How does “Adam-mini” achieve this?

  1. Hessian Structure Exploration: The authors observed that the Hessian matrix of Transformers exhibits a near-block-diagonal structure. This insight led them to realize that using individual learning rates for each parameter(as in Adam) might be overkill.

  2. Parameter Partitioning: Adam-mini “partitions” model parameters into “blocks” based on the smallest dense sub-blocks in the Hessian. For Transformers, this means partitioning Query and Key matrices by heads, while using default partitioning for other components.

  3. Efficient Learning Rate Assignment: Instead of maintaining a separate learning rate for each parameter, Adam-mini assigns a single learning rate to each parameter block. This rate is calculated using the average of Adam’s second-order momentum(v) within the block.

  4. Special Handling for Embedding Layers: The authors found that embedding and output layers require special treatment. Adam-mini maintains individual learning rates for these layers to ensure training stability.

Benefits of Adam-mini

The introduction of Adam-mini has several great implications for the field:

  1. Cheaper LLM Training: It significantly reduces the memory footprint by almost 45~50%.

  2. Improved Training Efficiency: The reduced memory footprint allows for larger batch sizes and less communication overhead between GPUs, leading to faster training times. For instance, Adam-mini achieves 49.6% higher throughput than AdamW when pre-training Llama2-7B on 2Ă— A800-80GB GPUs, which saves 33% wall-clock time for pre-training

  3. Compatibility with Existing Methods: Adam-mini can be combined with other memory-efficient techniques like GaLore, Sophia, and LoRA, potentially leading to even greater memory savings and performance improvements.

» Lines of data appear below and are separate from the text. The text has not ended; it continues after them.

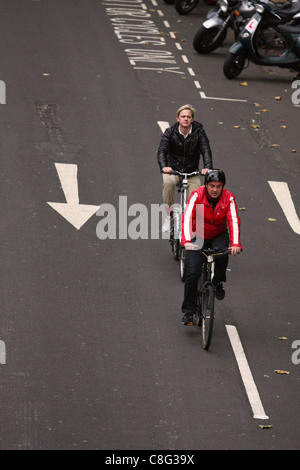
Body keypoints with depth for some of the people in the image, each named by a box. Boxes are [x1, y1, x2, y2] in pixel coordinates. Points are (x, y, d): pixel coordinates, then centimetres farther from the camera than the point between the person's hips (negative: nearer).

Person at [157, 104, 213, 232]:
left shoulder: (199, 132, -5)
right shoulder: (170, 132, -6)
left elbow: (206, 151, -16)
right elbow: (162, 150, -17)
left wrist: (207, 168, -36)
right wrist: (164, 166, -39)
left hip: (192, 172, 1)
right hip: (172, 169, -1)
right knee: (168, 183, -35)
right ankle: (168, 217, -23)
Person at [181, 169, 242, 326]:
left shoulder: (228, 198, -15)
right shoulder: (197, 196, -20)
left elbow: (234, 221, -24)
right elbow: (187, 218, -30)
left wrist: (235, 244, -39)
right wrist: (187, 241, -45)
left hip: (219, 236, 1)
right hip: (198, 237, -1)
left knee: (222, 256, -32)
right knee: (192, 272, -13)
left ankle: (218, 282, -1)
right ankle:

Adam-mini performs on par as AdamW with less memory, while other methods perform worse on these tasks. (c): Adam-mini seems not sensitive to hyperparameters.

Limitations of Adam-mini

While Adam-mini shows great promise, it's worth noting that the current implementation might not be optimal for every scenario. The authors acknowledge that their learning rate design, while computationally efficient, may have room for improvement with more fine-grained analysis of Hessian sub-blocks.

ML Community on Adam-mini

Future work of Adam-mini

As the field of machine learning continues to push the boundaries of model size and complexity, innovations like “Adam-mini” play a crucial role in making large-scale training more accessible and efficient. This research not only offers a practical solution to memory constraints but also provides valuable insights into the nature of optimization in deep learning.